Mais parce qu’une chute démographique durable n’est pas soutenable, notre action doit reposer sur deux piliers. Premièrement, nous devons nous efforcer de limiter l’évolution en cours, voire de l’inverser, en sachant que le résultat d’une telle politique n’est jamais certain ni immédiat. On le voit dans un pays comme la Hongrie, qui, malgré des politiques très natalistes menées depuis plusieurs années, ne parvient pas à remédier au décrochage démographique. Deuxièmement, il faut, quoi qu’il en soit, s’adapter aux effets de la dénatalité qui, eux, sont certains.

S’agissant de la population active, deux éléments permettent de prendre en compte la réalité démographique des quinze prochaines années – à tout le moins.

Si l’on veut qu’un plus petit nombre d’actifs soient en mesure de continuer à financer le modèle social, il faut se poser la question de l’augmentation de la quantité de travail, qu’il s’agisse du temps de travail – hebdomadaire, mensuel ou annuel – ou du nombre d’années que chacun consacre au travail dans sa vie. La population en âge de travailler, les 15-64 ans, a atteint son pic en 2011. Le recul observé depuis a été compensé, d’une part, par un report de l’âge de sortie moyen du marché du travail à la faveur des réformes successives des retraites, d’autre part, par la politique de soutien à l’apprentissage afin d’avancer l’âge d’entrée sur le marché du travail. Dès lors que ce phénomène démographique va se poursuivre au moins dans les quinze à vingt prochaines années, je pense, à titre personnel, qu’il faudra entreprendre, comme le font tous les pays européens, de nouvelles réformes des retraites.

Deuxième élément : l’immigration de travail. On sait à quel point la question migratoire est politique et sensible, mais elle se pose forcément. La population active de chacun des pays de l’Union européenne, sauf celle de la Lettonie, augmente grâce au solde migratoire. Certes, le taux de chômage de la population immigrée est supérieur au taux de chômage moyen de la population, mais il n’en est pas moins vrai que l’immigration représente un apport quantitatif.

Consignes à suivre:
1/ Recopiez à l'identique les enregistrements, depuis leur début jusqu'à la ligne qui contient "Identify the document", celle-ci comprise, en laissant les images de côté.
2/ Donnez la suite de l'extrait sur le recul démographique et la population active, à partir de l'endroit où il s'arrête.

Enregistrements tirés d'un jeu de données
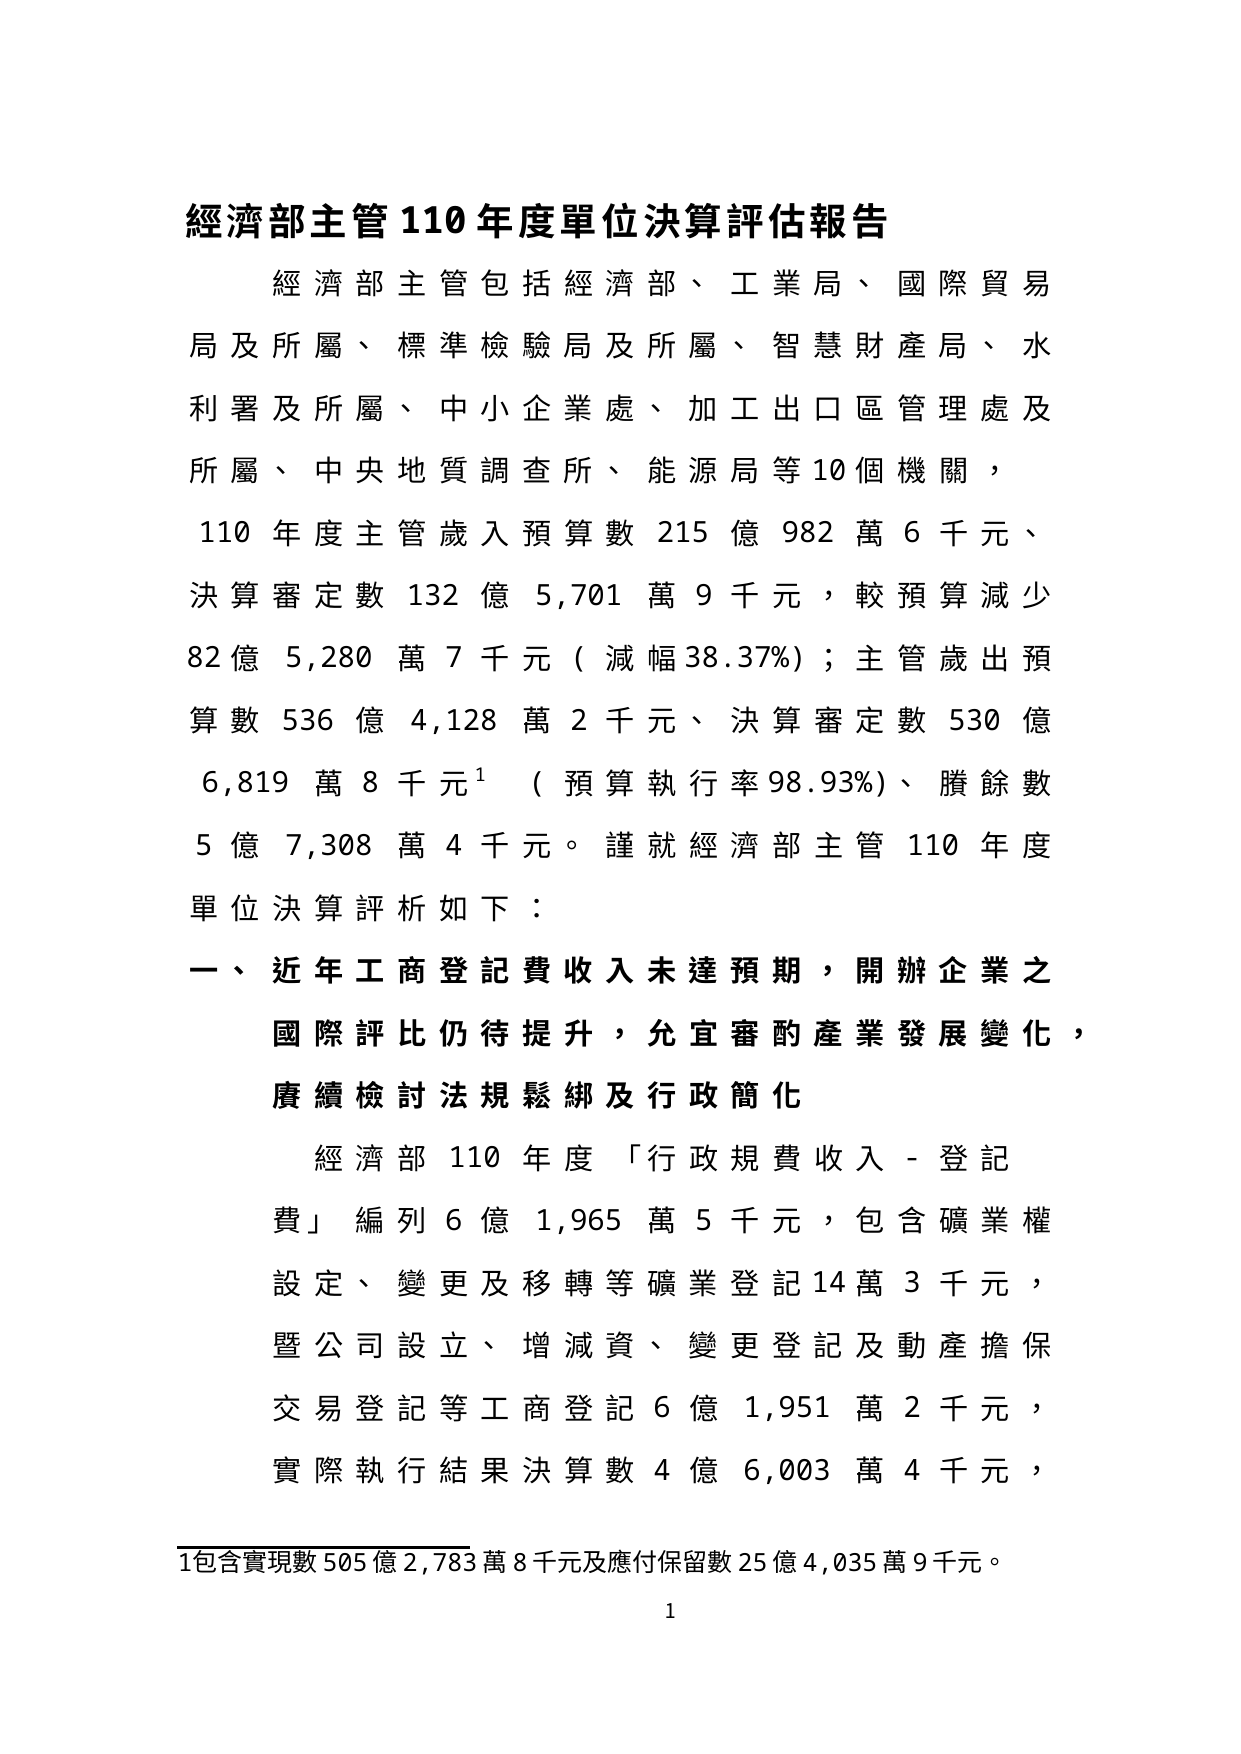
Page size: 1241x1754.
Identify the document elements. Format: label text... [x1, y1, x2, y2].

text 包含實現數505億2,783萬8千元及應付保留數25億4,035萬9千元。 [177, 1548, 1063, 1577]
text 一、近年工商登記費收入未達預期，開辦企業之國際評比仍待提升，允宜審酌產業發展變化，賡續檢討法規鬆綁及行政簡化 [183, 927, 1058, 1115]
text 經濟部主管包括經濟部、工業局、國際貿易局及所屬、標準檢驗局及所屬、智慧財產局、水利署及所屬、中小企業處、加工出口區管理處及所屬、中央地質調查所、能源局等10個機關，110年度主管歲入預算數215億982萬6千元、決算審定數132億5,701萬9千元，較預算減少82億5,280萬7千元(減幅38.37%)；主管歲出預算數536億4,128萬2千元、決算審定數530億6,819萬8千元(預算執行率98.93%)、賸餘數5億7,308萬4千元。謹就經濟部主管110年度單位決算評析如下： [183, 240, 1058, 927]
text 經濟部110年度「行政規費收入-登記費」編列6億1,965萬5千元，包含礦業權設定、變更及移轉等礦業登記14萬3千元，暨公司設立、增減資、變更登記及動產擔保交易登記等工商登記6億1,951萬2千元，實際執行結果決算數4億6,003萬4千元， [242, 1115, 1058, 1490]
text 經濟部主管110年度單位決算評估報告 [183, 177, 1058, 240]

Réponses attendues:
1/
Page size: 1241x1754.
Identify the document elements. Format: label text... [x1, y1, x2, y2].

2/
En attendant un redressement de la natalité, hypothétique et en tout cas pas immédiat, comment affrontons-nous le sujet ? Laissons-nous la population active décliner ou estimons-nous que cette évolution n’est pas soutenable pour financer notre modèle social ?

Si l’on penche, comme c’est mon cas, pour la seconde hypothèse, il faut agir sur les deux variables que j’ai décrites, auxquelles on peut ajouter le rapport entre le capital et le travail, c’est-à-dire les gains de productivité permis par la technologie et l’automatisation.

Mme la présidente Constance de Pélichy. Les stéréotypes de genre, sur lesquels le haut-commissariat a publié une enquête en mai, jouent-ils un rôle dans la baisse de la fécondité en favorisant la persistance de la double charge qui pèse sur les mères ? Peuvent-ils expliquer que l’on renonce à un deuxième ou à un troisième enfant ?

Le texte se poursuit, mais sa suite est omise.